(Bounding box prediction data)

____________

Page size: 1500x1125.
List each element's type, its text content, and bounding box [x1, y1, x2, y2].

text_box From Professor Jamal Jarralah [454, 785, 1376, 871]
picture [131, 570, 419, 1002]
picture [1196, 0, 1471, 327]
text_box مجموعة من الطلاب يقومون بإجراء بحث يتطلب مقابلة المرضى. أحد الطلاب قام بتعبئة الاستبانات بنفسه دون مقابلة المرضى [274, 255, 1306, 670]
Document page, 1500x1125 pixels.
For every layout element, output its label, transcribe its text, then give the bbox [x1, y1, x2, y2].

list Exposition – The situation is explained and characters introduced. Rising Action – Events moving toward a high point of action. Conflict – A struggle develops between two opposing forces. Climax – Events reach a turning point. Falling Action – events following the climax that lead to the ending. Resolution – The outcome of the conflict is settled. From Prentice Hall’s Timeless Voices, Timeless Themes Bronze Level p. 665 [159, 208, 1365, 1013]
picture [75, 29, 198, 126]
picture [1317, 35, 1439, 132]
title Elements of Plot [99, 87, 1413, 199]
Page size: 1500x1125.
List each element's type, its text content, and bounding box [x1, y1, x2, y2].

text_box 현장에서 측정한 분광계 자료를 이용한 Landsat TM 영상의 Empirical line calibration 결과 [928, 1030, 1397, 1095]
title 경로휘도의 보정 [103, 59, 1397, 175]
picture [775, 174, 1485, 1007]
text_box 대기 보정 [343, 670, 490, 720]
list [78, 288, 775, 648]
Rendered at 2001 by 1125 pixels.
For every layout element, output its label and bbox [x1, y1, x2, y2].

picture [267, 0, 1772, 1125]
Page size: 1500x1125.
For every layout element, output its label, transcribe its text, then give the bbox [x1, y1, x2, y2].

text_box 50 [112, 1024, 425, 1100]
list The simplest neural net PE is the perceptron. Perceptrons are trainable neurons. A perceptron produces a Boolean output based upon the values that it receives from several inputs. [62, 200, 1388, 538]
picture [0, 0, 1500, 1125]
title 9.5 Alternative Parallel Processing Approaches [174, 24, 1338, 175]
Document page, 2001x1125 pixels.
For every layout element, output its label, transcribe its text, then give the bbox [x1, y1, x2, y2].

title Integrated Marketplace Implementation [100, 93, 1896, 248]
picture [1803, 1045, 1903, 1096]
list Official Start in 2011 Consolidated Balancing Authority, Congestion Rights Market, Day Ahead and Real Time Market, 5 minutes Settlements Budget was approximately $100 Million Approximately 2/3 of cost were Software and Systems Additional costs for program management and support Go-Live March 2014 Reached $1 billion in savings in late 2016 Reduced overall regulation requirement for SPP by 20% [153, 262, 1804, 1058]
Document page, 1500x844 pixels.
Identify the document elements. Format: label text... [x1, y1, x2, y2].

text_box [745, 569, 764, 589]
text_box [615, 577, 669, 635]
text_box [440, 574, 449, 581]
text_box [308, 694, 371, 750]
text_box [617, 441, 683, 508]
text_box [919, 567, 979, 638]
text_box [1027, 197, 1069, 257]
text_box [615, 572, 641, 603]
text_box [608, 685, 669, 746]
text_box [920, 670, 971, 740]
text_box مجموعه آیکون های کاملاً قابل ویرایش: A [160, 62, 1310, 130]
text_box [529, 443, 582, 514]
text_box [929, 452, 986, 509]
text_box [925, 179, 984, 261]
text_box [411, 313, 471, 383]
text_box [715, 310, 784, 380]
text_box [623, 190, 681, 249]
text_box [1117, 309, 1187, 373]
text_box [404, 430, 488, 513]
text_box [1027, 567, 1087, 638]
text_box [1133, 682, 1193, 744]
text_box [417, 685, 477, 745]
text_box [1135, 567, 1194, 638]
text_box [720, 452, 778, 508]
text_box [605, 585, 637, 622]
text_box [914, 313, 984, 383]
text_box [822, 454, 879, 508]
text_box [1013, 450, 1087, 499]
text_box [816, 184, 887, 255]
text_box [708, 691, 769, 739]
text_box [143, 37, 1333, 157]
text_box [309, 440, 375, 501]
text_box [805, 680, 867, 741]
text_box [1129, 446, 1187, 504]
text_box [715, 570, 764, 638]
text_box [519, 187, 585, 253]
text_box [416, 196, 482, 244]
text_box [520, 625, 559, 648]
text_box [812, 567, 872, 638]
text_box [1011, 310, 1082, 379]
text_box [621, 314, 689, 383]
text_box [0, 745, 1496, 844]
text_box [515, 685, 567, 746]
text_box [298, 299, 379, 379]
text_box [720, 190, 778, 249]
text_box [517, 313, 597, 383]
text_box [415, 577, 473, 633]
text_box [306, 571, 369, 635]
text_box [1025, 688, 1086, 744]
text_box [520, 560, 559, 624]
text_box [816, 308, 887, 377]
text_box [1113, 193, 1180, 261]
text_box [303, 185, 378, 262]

____________

• _What you have to do_:
In full and without changes, copy the entries above.

• _Task result_:
Page size: 1500x1125.
List each element's type, its text content, and bounding box [x1, y1, x2, y2].

text_box From Professor Jamal Jarralah [454, 785, 1376, 871]
picture [131, 570, 419, 1002]
picture [1196, 0, 1471, 327]
text_box مجموعة من الطلاب يقومون بإجراء بحث يتطلب مقابلة المرضى. أحد الطلاب قام بتعبئة الاستبانات بنفسه دون مقابلة المرضى [274, 255, 1306, 670]
Document page, 1500x1125 pixels.
For every layout element, output its label, transcribe its text, then give the bbox [x1, y1, x2, y2].

list Exposition – The situation is explained and characters introduced. Rising Action – Events moving toward a high point of action. Conflict – A struggle develops between two opposing forces. Climax – Events reach a turning point. Falling Action – events following the climax that lead to the ending. Resolution – The outcome of the conflict is settled. From Prentice Hall’s Timeless Voices, Timeless Themes Bronze Level p. 665 [159, 208, 1365, 1013]
picture [75, 29, 198, 126]
picture [1317, 35, 1439, 132]
title Elements of Plot [99, 87, 1413, 199]
Page size: 1500x1125.
List each element's type, its text content, and bounding box [x1, y1, x2, y2].

text_box 현장에서 측정한 분광계 자료를 이용한 Landsat TM 영상의 Empirical line calibration 결과 [928, 1030, 1397, 1095]
title 경로휘도의 보정 [103, 59, 1397, 175]
picture [775, 174, 1485, 1007]
text_box 대기 보정 [343, 670, 490, 720]
list [78, 288, 775, 648]
Rendered at 2001 by 1125 pixels.
For every layout element, output its label and bbox [x1, y1, x2, y2].

picture [267, 0, 1772, 1125]
Page size: 1500x1125.
For every layout element, output its label, transcribe its text, then give the bbox [x1, y1, x2, y2].

text_box 50 [112, 1024, 425, 1100]
list The simplest neural net PE is the perceptron. Perceptrons are trainable neurons. A perceptron produces a Boolean output based upon the values that it receives from several inputs. [62, 200, 1388, 538]
picture [0, 0, 1500, 1125]
title 9.5 Alternative Parallel Processing Approaches [174, 24, 1338, 175]
Document page, 2001x1125 pixels.
For every layout element, output its label, transcribe its text, then give the bbox [x1, y1, x2, y2].

title Integrated Marketplace Implementation [100, 93, 1896, 248]
picture [1803, 1045, 1903, 1096]
list Official Start in 2011 Consolidated Balancing Authority, Congestion Rights Market, Day Ahead and Real Time Market, 5 minutes Settlements Budget was approximately $100 Million Approximately 2/3 of cost were Software and Systems Additional costs for program management and support Go-Live March 2014 Reached $1 billion in savings in late 2016 Reduced overall regulation requirement for SPP by 20% [153, 262, 1804, 1058]
Document page, 1500x844 pixels.
Identify the document elements. Format: label text... [x1, y1, x2, y2].

text_box [745, 569, 764, 589]
text_box [615, 577, 669, 635]
text_box [440, 574, 449, 581]
text_box [308, 694, 371, 750]
text_box [617, 441, 683, 508]
text_box [919, 567, 979, 638]
text_box [1027, 197, 1069, 257]
text_box [615, 572, 641, 603]
text_box [608, 685, 669, 746]
text_box [920, 670, 971, 740]
text_box مجموعه آیکون های کاملاً قابل ویرایش: A [160, 62, 1310, 130]
text_box [529, 443, 582, 514]
text_box [929, 452, 986, 509]
text_box [925, 179, 984, 261]
text_box [411, 313, 471, 383]
text_box [715, 310, 784, 380]
text_box [623, 190, 681, 249]
text_box [1117, 309, 1187, 373]
text_box [404, 430, 488, 513]
text_box [1027, 567, 1087, 638]
text_box [1133, 682, 1193, 744]
text_box [417, 685, 477, 745]
text_box [1135, 567, 1194, 638]
text_box [720, 452, 778, 508]
text_box [605, 585, 637, 622]
text_box [914, 313, 984, 383]
text_box [822, 454, 879, 508]
text_box [1013, 450, 1087, 499]
text_box [816, 184, 887, 255]
text_box [708, 691, 769, 739]
text_box [143, 37, 1333, 157]
text_box [309, 440, 375, 501]
text_box [805, 680, 867, 741]
text_box [1129, 446, 1187, 504]
text_box [715, 570, 764, 638]
text_box [519, 187, 585, 253]
text_box [416, 196, 482, 244]
text_box [520, 625, 559, 648]
text_box [812, 567, 872, 638]
text_box [1011, 310, 1082, 379]
text_box [621, 314, 689, 383]
text_box [0, 745, 1496, 844]
text_box [515, 685, 567, 746]
text_box [298, 299, 379, 379]
text_box [720, 190, 778, 249]
text_box [517, 313, 597, 383]
text_box [415, 577, 473, 633]
text_box [306, 571, 369, 635]
text_box [1025, 688, 1086, 744]
text_box [520, 560, 559, 624]
text_box [816, 308, 887, 377]
text_box [1113, 193, 1180, 261]
text_box [303, 185, 378, 262]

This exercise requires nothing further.